La crisis económica acabará, espero, con buena parte de los dispendios que en forma de subvenciones, esto es de arañar el bolsillo de todos para llenar el de unos pocos, se han venido dando con tanta prodigalidad como aviesa intención política. Supuesto que no puedan suprimirse todas de una buena vez, habría de establecerse con gran claridad qué se le da a quién y para qué, de forma que la publicidad y la transparencia se adueñen de estos parajes burocráticos habitualmente opacos y tenebrosos. 
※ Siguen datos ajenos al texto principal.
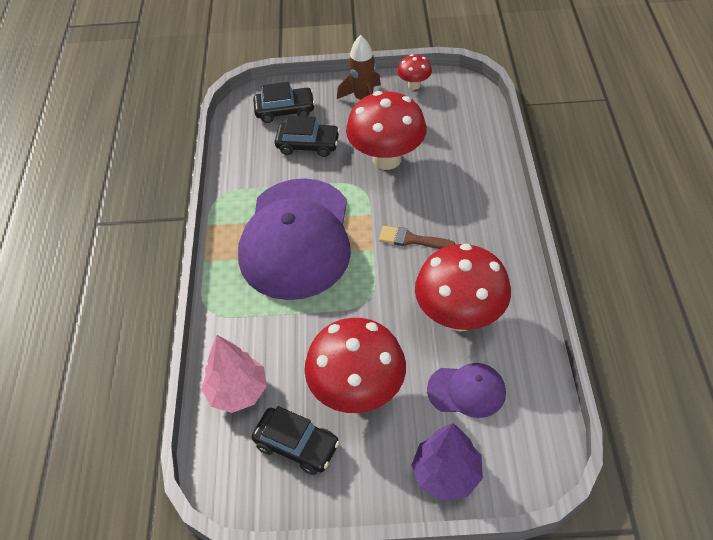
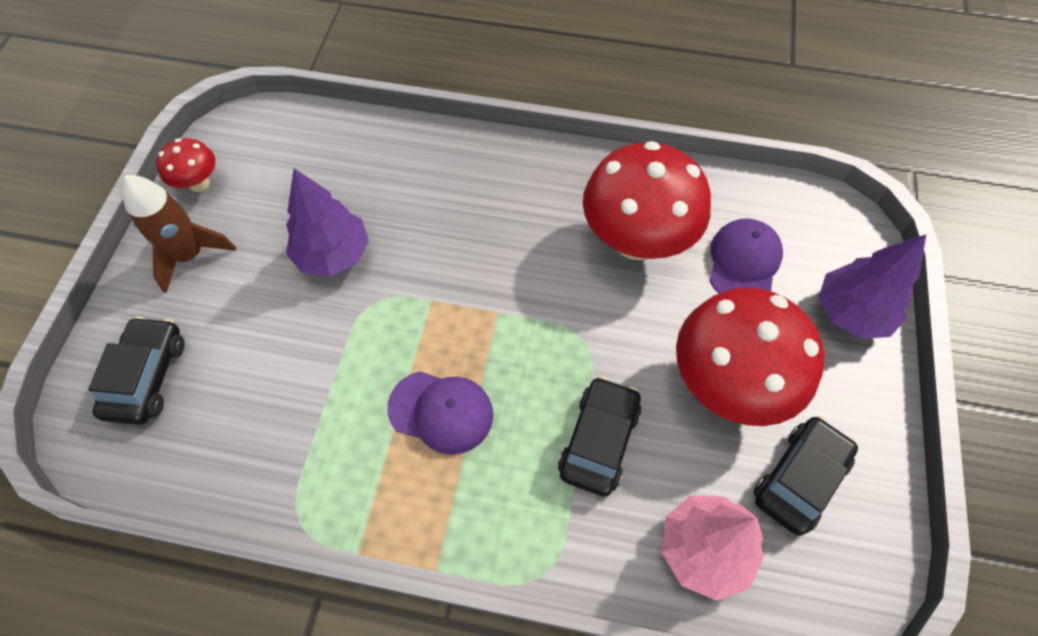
camera: 80 degrees left, 10 degrees up
purple cap [238,178,351,300] -> purple cap [387,371,493,455], size x0.44
black car [275,116,340,157] -> black car moved to [558,376,642,496]
red mushroom [346,91,427,170] -> purple tree [286,168,369,277]
brown brush [379,226,455,249] -> none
La normalidad no debiera estar reñida con la imaginación, con la voluntad decidida de poner en marcha una serie de reformas de apariencia modesta pero de largas consecuencias. No se trata sino de indicar unos ejemplos, entre cientos, de reformas muy eficaces que puede hacer un buen gobierno decidido a trabajar por el bien de todos. Esta política de pequeñas cosas puede parecer de poca importancia, pero será decisiva en el juicio que, no en mucho tiempo, merecerá el nuevo gobierno: ya sabemos que ha de hacer cosas que van a dolernos, pero deberíamos pedirle que hiciese también alguna que otra cosa razonable y gustosa, y que lo haga no sólo porque eso le ayudará a mantenerse en el poder, sino por convicción, para volver a una cierta normalidad que hace tiempo que ha sido abandonada. Que el gobierno se ocupe de lo esencial y que se las arregle para que los españoles podamos ocuparnos con el mayor grado de libertad de nuestros propios asuntos. Rajoy no solo tendrá que acertar con el ministro de Economía, sino con un equipo que piense que está en el Gobierno únicamente para contribuir a poner en pie una España mejor que la que ahora hemos puesto en sus manos.